§ **Information given**:

◆ ◆ ◆ ◆ ◆

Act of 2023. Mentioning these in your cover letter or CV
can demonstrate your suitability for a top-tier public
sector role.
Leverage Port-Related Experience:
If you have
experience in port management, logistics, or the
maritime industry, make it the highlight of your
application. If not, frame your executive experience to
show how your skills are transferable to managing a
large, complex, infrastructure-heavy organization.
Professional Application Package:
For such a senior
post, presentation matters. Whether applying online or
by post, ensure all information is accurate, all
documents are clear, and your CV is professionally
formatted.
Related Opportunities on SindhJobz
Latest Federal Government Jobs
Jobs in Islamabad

◆ ◆ ◆ ◆ ◆

Give back exactly the lines of the listing, starting with the first and ending with the one bearing "post, presentation matters.". Add no other lines.

§ **Result of this exercise**:
Act of 2023. Mentioning these in your cover letter or CV
can demonstrate your suitability for a top-tier public
sector role.
Leverage Port-Related Experience:
If you have
experience in port management, logistics, or the
maritime industry, make it the highlight of your
application. If not, frame your executive experience to
show how your skills are transferable to managing a
large, complex, infrastructure-heavy organization.
Professional Application Package:
For such a senior
post, presentation matters. Whether applying online or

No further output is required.